Close contacts who are vaccinated should wear a mask for 10 days and get tested on day five. Unvaccinated close contacts should quarantine for five days prior to getting tested, she said.

IU junior Lizzie Hicks tested positive for COVID-19 on Jan. 13. She said IU contact tracing never called her. However, the Indiana Department of Health sent her a survey through a text asking her to identify her school, address and close contacts.

Hicks listed her roommate and friends she had recently spent time with as close contacts. Her roommate also received an IDOH survey to fill out regarding her symptoms, but never received a call from IU contact tracing.

“I don’t think she was contacted by IU at all,” Hicks said.

IU emailed Hicks a survey asking if she was exposed to COVID-19 on campus, if she was contacted by the IDOH and if she had any symptoms.

After five days, Hicks said she went back to classes. Despite not receiving a negative COVID-19 test, an IU email advised her to return to classes after five days if she was symptom-free. 

Hicks said she was confused about who is considered a close contact for in-person classes. She didn’t list any of her professors or classmates as close contacts.

“It also doesn’t seem like IU is really reaching out too much,” Hicks said. “They didn’t directly ask me about my close contacts.”

IU freshman Olivia Seibert lives in Forest Quadrangle. She tested positive for COVID-19 on Jan. 25. IU contact tracing called her about a day later for information about when her symptoms started and where she had been a couple days previously, she said.

Seibert said she thought it was odd her friend, listed as a close contact, was called by contact tracing, but not advised to get tested. 

“They just suggested if she started to have symptoms to get tested, but that she could just carry on as usual,” she said. 

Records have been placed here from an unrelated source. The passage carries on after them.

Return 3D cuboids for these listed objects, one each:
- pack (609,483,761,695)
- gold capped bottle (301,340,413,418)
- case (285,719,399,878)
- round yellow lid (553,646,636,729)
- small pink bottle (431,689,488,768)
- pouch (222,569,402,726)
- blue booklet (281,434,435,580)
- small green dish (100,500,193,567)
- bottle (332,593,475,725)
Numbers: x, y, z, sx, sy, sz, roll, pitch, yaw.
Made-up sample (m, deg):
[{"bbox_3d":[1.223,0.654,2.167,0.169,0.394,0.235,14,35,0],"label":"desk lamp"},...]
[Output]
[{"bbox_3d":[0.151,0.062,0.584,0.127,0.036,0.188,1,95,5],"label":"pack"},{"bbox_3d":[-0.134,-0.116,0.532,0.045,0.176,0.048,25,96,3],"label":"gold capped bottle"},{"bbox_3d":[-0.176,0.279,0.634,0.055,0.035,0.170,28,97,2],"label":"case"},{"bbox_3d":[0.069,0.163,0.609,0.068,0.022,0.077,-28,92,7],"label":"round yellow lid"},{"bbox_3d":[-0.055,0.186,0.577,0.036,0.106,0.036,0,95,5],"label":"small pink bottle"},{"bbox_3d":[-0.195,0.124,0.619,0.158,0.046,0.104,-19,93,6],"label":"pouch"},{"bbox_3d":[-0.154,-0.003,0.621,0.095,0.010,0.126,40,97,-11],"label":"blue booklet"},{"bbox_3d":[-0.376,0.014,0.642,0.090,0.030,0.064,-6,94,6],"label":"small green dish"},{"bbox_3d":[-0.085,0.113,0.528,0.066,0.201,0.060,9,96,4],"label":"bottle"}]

IU Chief Health Officer Aaron Carroll said contact tracing is facing an increased volume of COVID-19 cases this semester.

“We just had more positive cases in January than almost any corresponding month during the pandemic,” Carroll said.

Carroll said IU has to prioritize calling those with positive COVID-19 tests in congregate living such as dorms and Greek housing first and sending automated messages to people immediately.

“It’s a high stress, never-ending job,” Carroll said. “They work pretty hard.”

Carroll said the primary goal is outbreak management, which is most likely in congregate living. Those who might have a significant number of contacts, like in IU Athletics, are also prioritized, Carroll said.

“Everybody gets information the second we know about a positive,” Carroll said. “We do the talking less to inform them about what to do and how to take care of themselves, we just need to talk to them about how many contacts they might have had.”

Phone calls from contact tracers will take longer to receive than automated messages, he said. 

“Even if we don’t get to them with a phone call quite as fast, they still have the information they need,” he said.

According to the CDC, the Omicron variant spreads more easily than other variations of COVID-19. The median incubation period for the Omicron variant, in a study by the CDC, was approximately three days.

“There’s no question that with Omicron we’re playing catch-up,” Carroll said.

The vast majority of transmission comes from household contacts, Carroll said. Many other transmissions come from parties, bars and restaurants, he said. 

“Classroom transmissions are just rare,” Carroll said. “For most people, class is not even close to the most risky thing they do.”

Carroll said it’s difficult to stay ahead of the spread because the tools to manage other variants of COVID-19 don’t work as well with the fast-paced Omicron.

“We’re trying to be as nimble as possible and keep risk to a minimum,” Carroll said. “We can’t test our way out of this one.”